The supply and demand curve had been viciously buggered into knots with an unprecedented degree of guile. Instead of trying to fill pre-paid back orders, Emperor Zow had concluded; why not just send in his new imperial army to take all their money?
It was tyranny; but the secular peace of Andromeda had no organized opposition. Morality was compromised like rice paper in a lava flow. A gigantic array of lopsided customer service issues had resolved quickly when the Imperial army of Emperor Zow went on tour. Basic
consumer principles of free trade become extremely elastic when the supplier’s army has the surrounded the customer’s planet and impounded the local currency.
If Zow was the brawn of Andromeda, the transplanted Zymphonomous Bla was certainly the brains. Bla had developed a military-grade version of TMC2 for the Imperial Army. It also suggested that Zow, as the richest being and de-facto emperor of the mighty Andromeda galaxy, should implement a system to insure the continued growth of his wealth and assets.
Business meetings with Zow were always the same. Bla would make a brilliant suggestion; Zow would think on it. A few days would pass, and Zymphonomous Bla would find his terrarium surrounded by soldiers with gamma ray cannons. As always, the emperor was bluffing. Zow needed Bla to design this new machine of riches. And Bla had bigger fish to fry. It already knew what was going to happen. So was the origin of a galactic mind network, known commonly in ancient Andromeda as the SAIM. It was similar in principle to the World Wide Web on modern Earth. The SAIM amalgamated Andromeda, physically and mentally, into the unified task of making money. Zymphonomous Bla moved quickly to deliver a detailed plan to the impatient emperor.
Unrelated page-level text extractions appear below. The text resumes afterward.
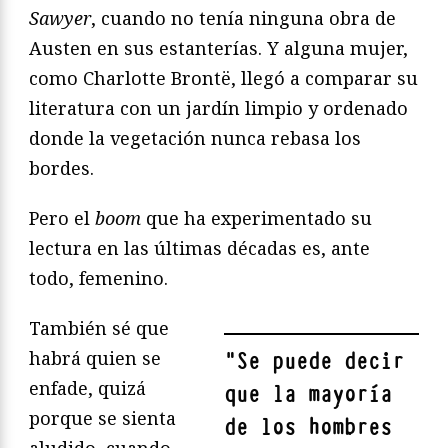
Sawyer
, cuando no tenía ninguna obra de
Austen en sus estanterías. Y alguna mujer,
como Charlotte Brontë, llegó a comparar su
literatura con un jardín limpio y ordenado
donde la vegetación nunca rebasa los
bordes.
Pero el
boom
que ha experimentado su
lectura en las últimas décadas es, ante
todo, femenino.
También sé que
habrá quien se
"
Se puede decir
enfade, quizá
que la mayoría
porque se sienta
de los hombres
aludido, cuando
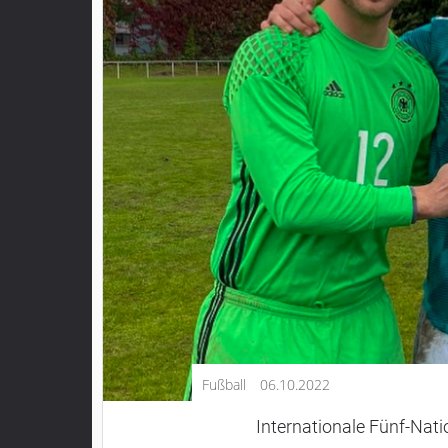
Kultur
Lifestyle
Wirtschaft
Vogelsberg
Alsfeld
Lauterbach
Romrod
Homberg
Ohm
Schotten
Schlitz
Antrifttal
Fußball
06.10.2022
Feldatal
Freiensteinau
Internationale Fünf-Nati
Gemünden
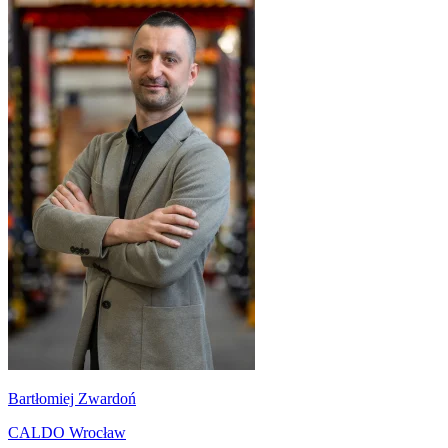
Bartłomiej Zwardoń
CALDO Wrocław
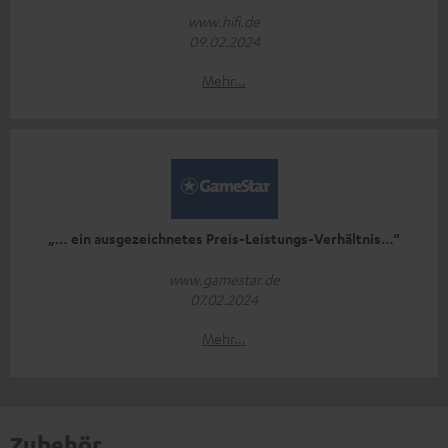
www.hifi.de
09.02.2024
Mehr...
„… ein ausgezeichnetes Preis-Leistungs-Verhältnis…“
www.gamestar.de
07.02.2024
Mehr...
Zubehör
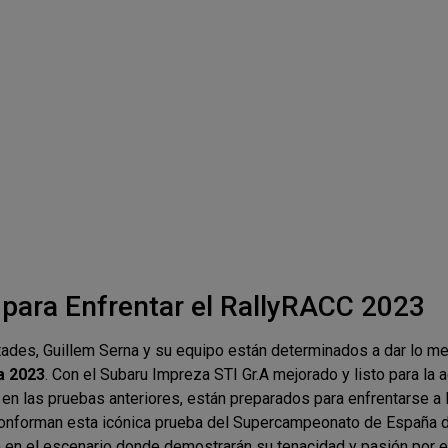
para Enfrentar el RallyRACC 2023
ltades, Guillem Serna y su equipo están determinados a dar lo mej
a 2023
. Con el Subaru Impreza STI Gr.A mejorado y listo para la a
 en las pruebas anteriores, están preparados para enfrentarse a
nforman esta icónica prueba del Supercampeonato de España d
á en el escenario donde demostrarán su tenacidad y pasión por e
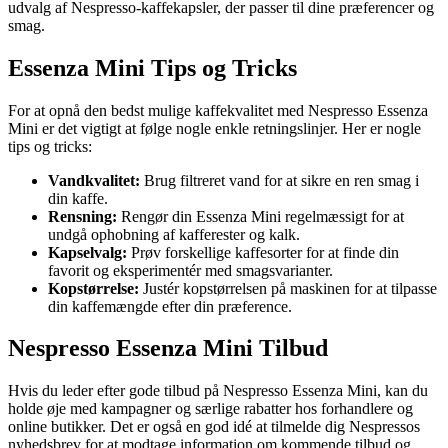
udvalg af Nespresso-kaffekapsler, der passer til dine præferencer og
smag.
Essenza Mini Tips og Tricks
For at opnå den bedst mulige kaffekvalitet med Nespresso Essenza
Mini er det vigtigt at følge nogle enkle retningslinjer. Her er nogle
tips og tricks:
Vandkvalitet:
Brug filtreret vand for at sikre en ren smag i
din kaffe.
Rensning:
Rengør din Essenza Mini regelmæssigt for at
undgå ophobning af kafferester og kalk.
Kapselvalg:
Prøv forskellige kaffesorter for at finde din
favorit og eksperimentér med smagsvarianter.
Kopstørrelse:
Justér kopstørrelsen på maskinen for at tilpasse
din kaffemængde efter din præference.
Nespresso Essenza Mini Tilbud
Hvis du leder efter gode tilbud på Nespresso Essenza Mini, kan du
holde øje med kampagner og særlige rabatter hos forhandlere og
online butikker. Det er også en god idé at tilmelde dig Nespressos
nyhedsbrev for at modtage information om kommende tilbud og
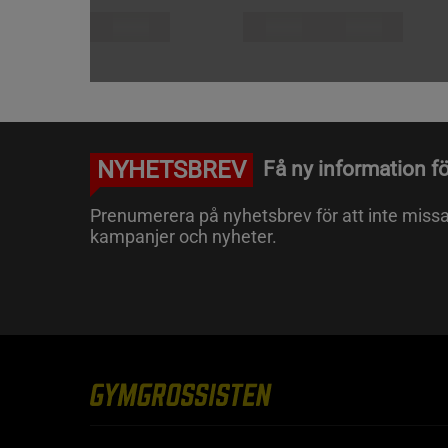
NYHETSBREV
Få ny information fö
Prenumerera på nyhetsbrev för att inte miss
kampanjer och nyheter.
The army would use their skills in marketing to obtain consent from individual planets. The great majority of all populations would eagerly embrace their new lives of sleep and wealth. Each new planet would be more eager than the last to join the growing matrix of prosperity.
The capability to encircle and maintain an entire galaxy, as might be expected, requires a lot of power. The Social Artificial intelligence Moderator was no exception. Zymphonomous Bla truly was a genius. Citizens became employees. Employees became rich for doing nothing else than crawling into a cube and sleeping. During their sleep, the Central Neural Network would deduct a predetermined amount of neural energy. This energy would power the SAIM. And the Social Artificial Intelligence Moderator paid well. After their first night’s sleep, employees found their bank accounts to be chock full of Zow E-Bucks.